Top of Supplied passage
After a decade when papers only closed and readership levels continuously dropped, no less than four new newspapers were started over the last year. All of them are part of the global "Metro" trend: free newspapers distributed in subway stations and designed to pass the travel time while gently presenting the major events of the day.

In Israel, the Metro market is not very developed. The business models under consideration are distribution at gas and train stations. This is how Shlomo Ben-Tzvi's newspaper Israeli has worked for more than a year. Sheldon Adelson's new attempt, Israel Today (Yisrael Hayom), will be distributed to mailboxes, and the two new papers from Arnon Mozes and the David Weissman-Eli Azur team will be passed out at various point of sale, such as supermarkets.

It is hard to understand why so many new papers are being started at the same time. Common knowledge should say that if so many sophisticated and rich businessmen are entering the business, then there must be a gold mine hiding here. All you need to do, then, is bend over and pick up the gold in the street.

So is that really true?

It seems to me that the answer is rather complicated.

First, it is very clear that anyone and everyone trying to take a share of the newspaper pie is first and foremost interested in influence and power. Newspapers are not particularly profitable, nor are they a major growth industry. Anyone trying to enter the business is looking at primarily the value of the accompanying power and influence.

Over recent years, there has been a steady drop in newspaper readership in Israel. The rise of the Internet, the huge proliferation of radio and television channels, and other social and cultural changes have radically changed the face of the printed media.

The demand for the printed word - on newsprint - is changing, and the papers must adapt themselves to these changes more so every day. Every newspaper chooses its business model and its direction, and some will prosper and others will fail.

But what is clear is that in the process, a number of opportunities will appear. As habits change, so will distribution opportunities - as well as content and prices.

This is what has brought us the freebie paper and its alternative distribution channels - gas and train stations, supermarkets and mailboxes.

In some cases, this is only an offensive strategy to break into a new market and pick up market share. But in other cases, like that of Yedioth Ahronoth, it is a defensive strategy.

So how will this affect those of us who make their living from newspapers?

For journalists, this is wonderful. After years of cutbacks, we finally are receiving offers, and alternative employment opportunities are popping up - and that is good.

As for publishers, this is all a big headache. They will now be exposed to serious salary demands, and will be forced to invest resources in improving and upgrading their products in order to adapt to the changing market.

But all this is only in the short run.

In the long run, there are still a lot of questions hovering around the newspaper business. It is hard to imagine that today's newspapers will keep their readership while the new freebies manage to flourish.

The significance is that after a bloody one- to three-year fight, we will once again see the newspaper business shrink - in terms of both the number of papers and jobs for journalists.

Only the best and the brightest - and the strong - will survive, because that is how it is in free-market capitalism. There may be free papers, but there are no free lunches.
Bottom of Supplied passage
Top of Data
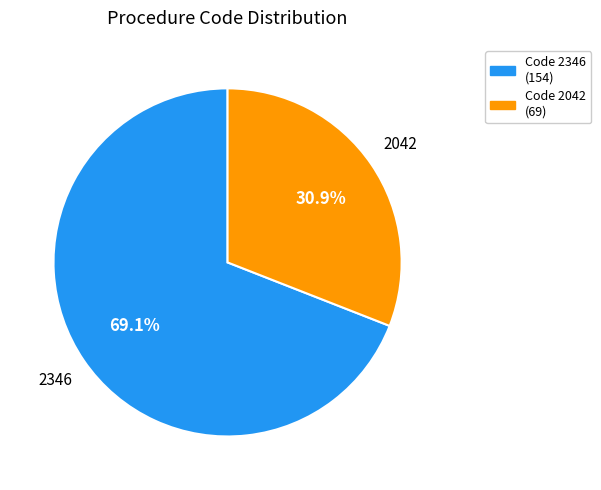

Which slice is the smallest?

Code 2042 (69)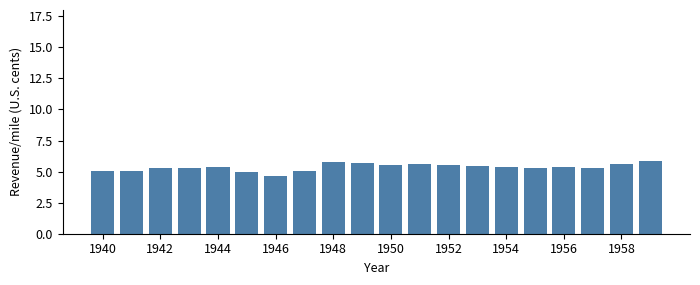

What is the value of the 19th bar from the left?

5.6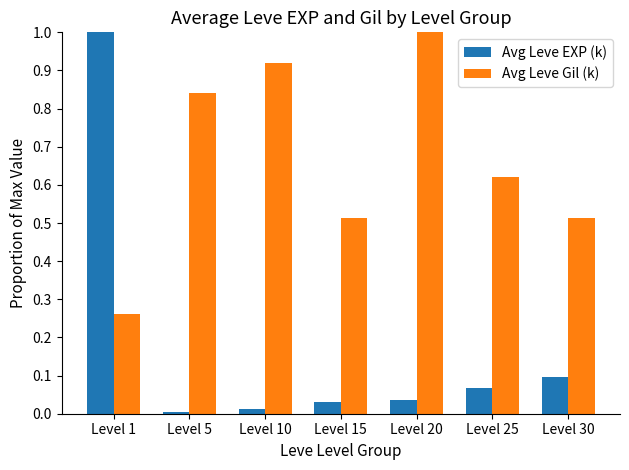

What is the difference between the highest and lowest values at Level 1?

0.7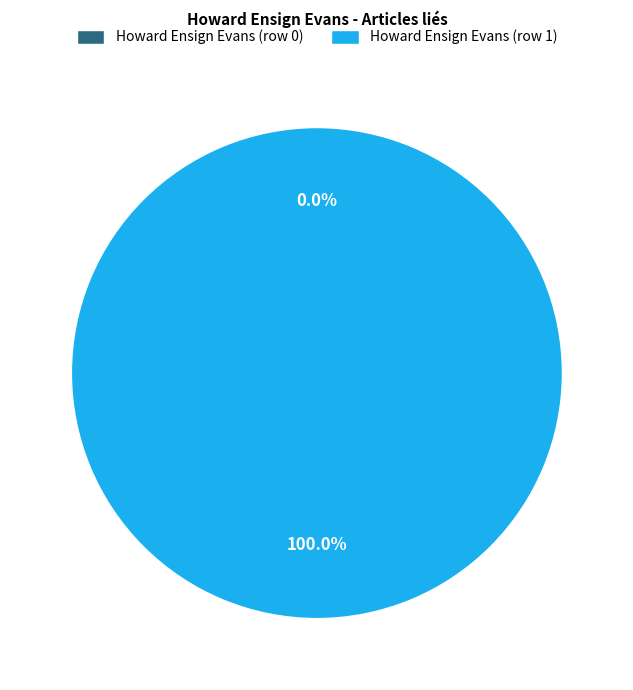

To the nearest percent, what portion does Howard Ensign Evans (row 1) represent?

100%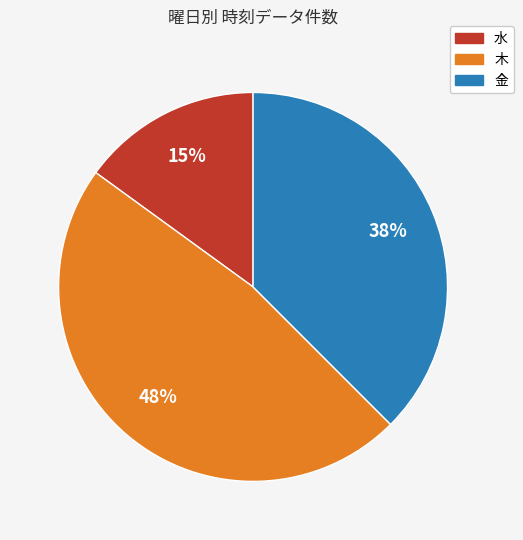

To the nearest percent, what is the average slice percentage?

33%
Bottom of Data
- [Assignment]: Please write out the passage on Israel's new free newspapers word for word, from "First, it is" up to and including "power and influence.".

- [Reply to the task]:
First, it is very clear that anyone and everyone trying to take a share of the newspaper pie is first and foremost interested in influence and power. Newspapers are not particularly profitable, nor are they a major growth industry. Anyone trying to enter the business is looking at primarily the value of the accompanying power and influence.